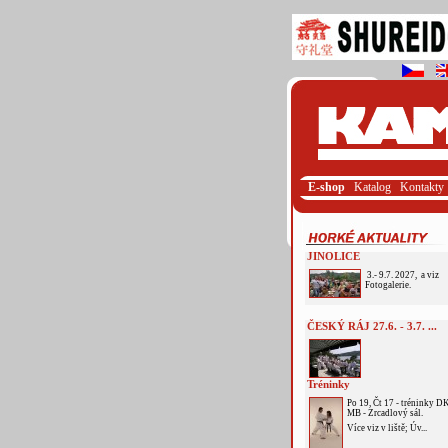
E-shop
Katalog
Kontakty
JINOLICE
3.- 9.7. 2027, a viz
Fotogalerie.
ČESKÝ RÁJ 27.6. - 3.7. ...
Tréninky
Po 19, Čt 17 - tréninky D
MB - Zrcadlový sál.
Více viz v liště; Úv...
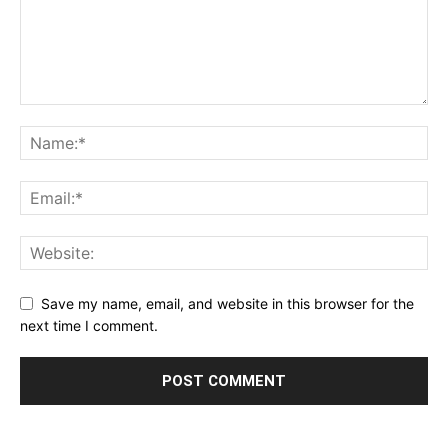
Save my name, email, and website in this browser for the
next time I comment.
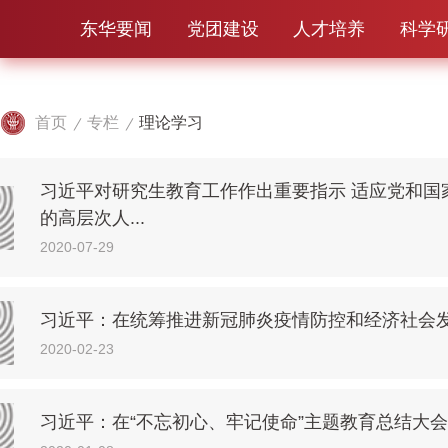
东华要闻
党团建设
人才培养
科学
首页
专栏
理论学习
习近平对研究生教育工作作出重要指示 适应党和国
的高层次人...
2020-07-29
习近平：在统筹推进新冠肺炎疫情防控和经济社会
2020-02-23
习近平：在“不忘初心、牢记使命”主题教育总结大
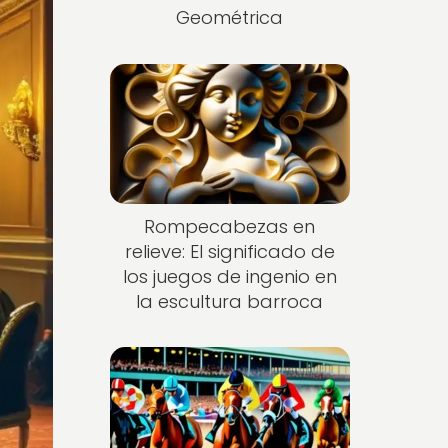
Geométrica
Rompecabezas en
relieve: El significado de
los juegos de ingenio en
la escultura barroca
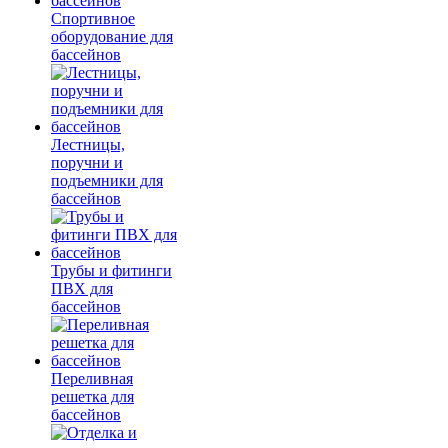
Спортивное
оборудование для
бассейнов
Лестницы,
поручни и
подъемники для
бассейнов
Трубы и фитинги
ПВХ для
бассейнов
Переливная
решетка для
бассейнов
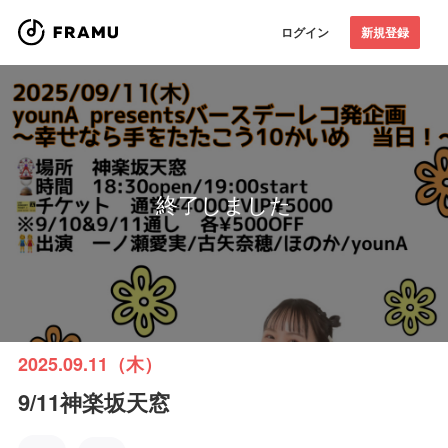
ログイン
新規登録
終了しました
2025.09.11（木）
9/11神楽坂天窓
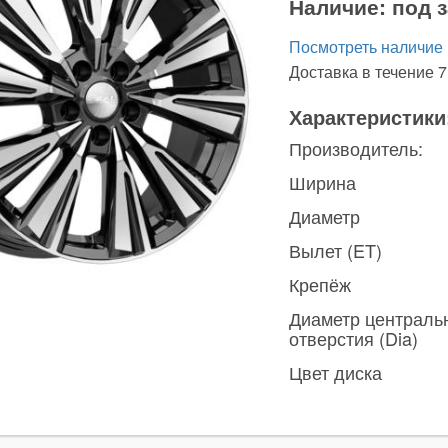
Наличие:
под з
Посмотреть наличие
Доставка в течение 7
Характеристики
Производитель:
Ширина
Диаметр
Вылет (ET)
Крепёж
Диаметр централь
отверстия (Dia)
Цвет диска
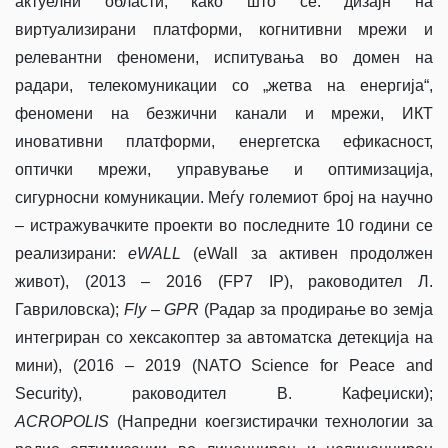
актуелни области, како што се: дизајн на
виртуализирани платформи, когнитивни мрежи и
релевантни феномени, испитувања во домен на
радари, телекомуникации со „жетва на енергија“,
феномени на безжични канали и мрежи, ИКТ
иновативни платформи, енергетска ефикасност,
оптички мрежи, управување и оптимизација,
сигурносни комуникации. Меѓу големиот број на научно
– истражувачките проекти во последните 10 години се
реализирани:
eWALL
(eWall за активен продолжен
живот), (2013 – 2016 (FP7 IP), раководител Л.
Гавриловска);
Fly – GPR
(Радар за продирање во земја
интегриран со хексакоптер за автоматска детекција на
мини), (2016 – 2019 (NATO Science for Peace and
Security), раководител В. Кафеџиски);
ACROPOLIS
(Напредни коегзистирачки технологии за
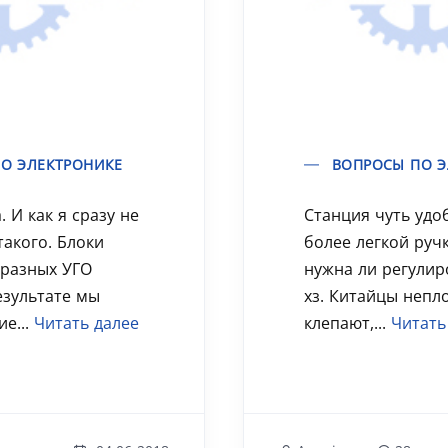
О ЭЛЕКТРОНИКЕ
ВОПРОСЫ ПО Э
 И как я сразу не
Станция чуть удо
такого. Блоки
более легкой руч
 разных УГО
нужна ли регулир
езультате мы
хз. Китайцы непл
ие...
Читать далее
клепают,...
Читать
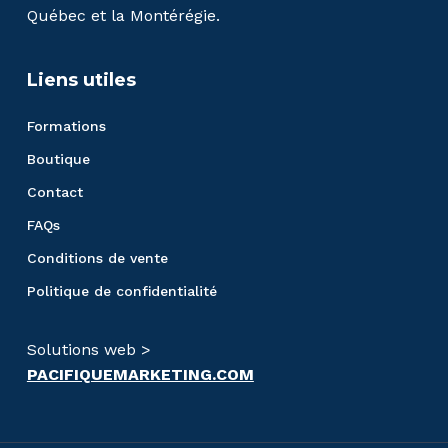
Québec et la Montérégie.
Liens utiles
Formations
Boutique
Contact
FAQs
Conditions de vente
Politique de confidentialité
Solutions web >
PACIFIQUEMARKETING.COM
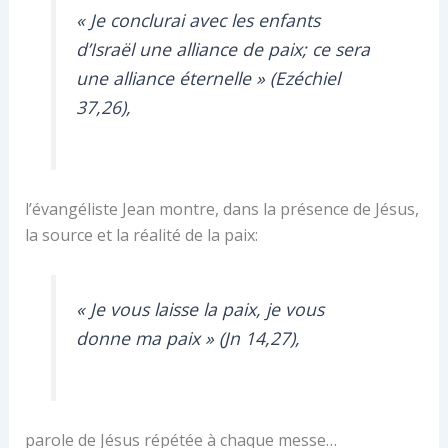
« Je conclurai avec les enfants
d’Israël une alliance de paix; ce sera
une alliance éternelle » (Ezéchiel
37,26),
l’évangéliste Jean montre, dans la présence de Jésus,
la source et la réalité de la paix:
« Je vous laisse la paix, je vous
donne ma paix » (Jn 14,27),
parole de Jésus répétée à chaque messe…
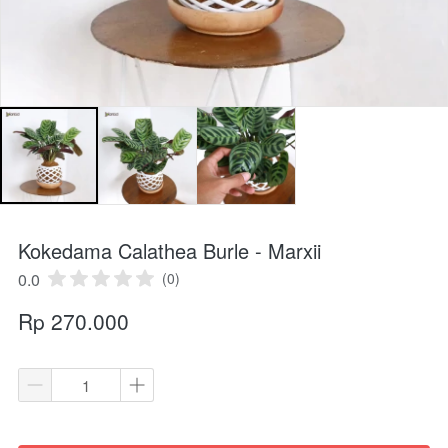
Kokedama Calathea Burle - Marxii
0.0
(0)
Rp 270.000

━━━━━━━━━━

# THE TASK:
Please show every line of the listing that contains the word "Jésus".

# TASK ANSWER:
l’évangéliste Jean montre, dans la présence de Jésus,
parole de Jésus répétée à chaque messe…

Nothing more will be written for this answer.